Exercise:
Print the passage from the essay on hope in the middle of history between "Thirty years ago" and "and sex workers.", inclusive, without changing a word.

START Page text

Hope in the Middle of History

Crazy shit mostly doesn’t happen to me, at least not the fun kind. But somehow this week I got to rant about elections and hope to young people in the company of a formative mentor of my youth (and some folks way yonder fancier than me). Hope in the middle of History is hard sometimes and I’ve never been a glass is half full kind of person. Crazy shit is the new normal, and at least sometimes it’s beautiful.

Thirty years ago this fall I was in the first semester of my last year of college and I signed up for a history seminar with a new professor. I was already an American History and Ethnic Studies major, my advisors were set, my thesis underway, but I needed the history seminar and she was the one teaching it. Her name was Sharon Ullman. I don’t remember the exact title of the class, but it was a combination of methodology and study of marginalized populations and it flipped a switch in my brain. I liked history, but until then it was static—transcribed in the rearview mirror. Professor Ullman made it relational, a lens to observe the present, and comment on the future. History wasn’t just writing up and critiquing the past, it was sorcery: we were summoning demons with Michel Foucault and binding them with meticulously collected first person narratives of soldiers and sex workers.

I tried to turn my second semester into a pretzel so I could take another seminar with Professor Ullman but couldn’t swing it. She made time for me anyway, taking me on as a sort of informal third advisor, talking through my thesis with me, and giving me what I experienced as frank advice that respected me as an academic thinker in my own right, some of which stuck. For example, she said the United States wasn’t actually one country, but several disparate ones that didn’t work well together. And, when I showed up with a new source book for my thesis she said, “Philosophers. They always think they’ve figured out something new, when the rest of us got it a while ago.” For a hot second, she almost made me think of becoming a history professor. She made it seem cool. Not just because she was cool, in the sardonic way of certain queer academics, but because she clearly liked what she was doing. She sternly warned me that law school was Some BS. It was.

END Page text
START Information provided

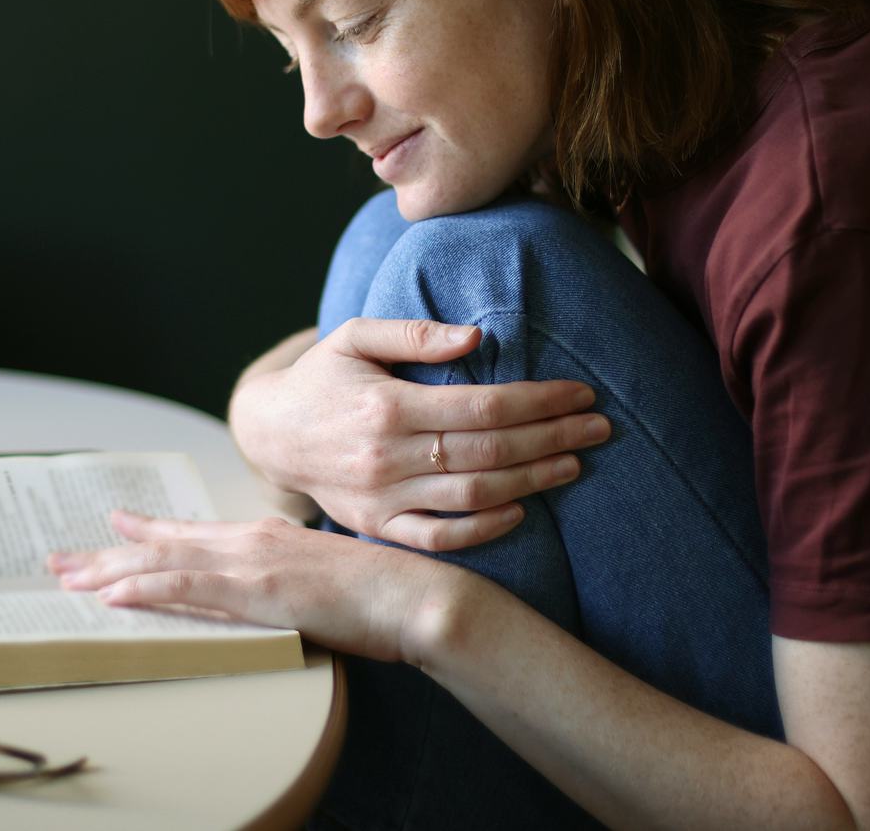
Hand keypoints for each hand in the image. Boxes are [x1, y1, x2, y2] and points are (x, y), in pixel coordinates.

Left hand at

END Information provided

Answer to this task:
Thirty years ago this fall I was in the first semester of my last year of college and I signed up for a history seminar with a new professor. I was already an American History and Ethnic Studies major, my advisors were set, my thesis underway, but I needed the history seminar and she was the one teaching it. Her name was Sharon Ullman. I don’t remember the exact title of the class, but it was a combination of methodology and study of marginalized populations and it flipped a switch in my brain. I liked history, but until then it was static—transcribed in the rearview mirror. Professor Ullman made it relational, a lens to observe the present, and comment on the future. History wasn’t just writing up and critiquing the past, it was sorcery: we were summoning demons with Michel Foucault and binding them with meticulously collected first person narratives of soldiers and sex workers.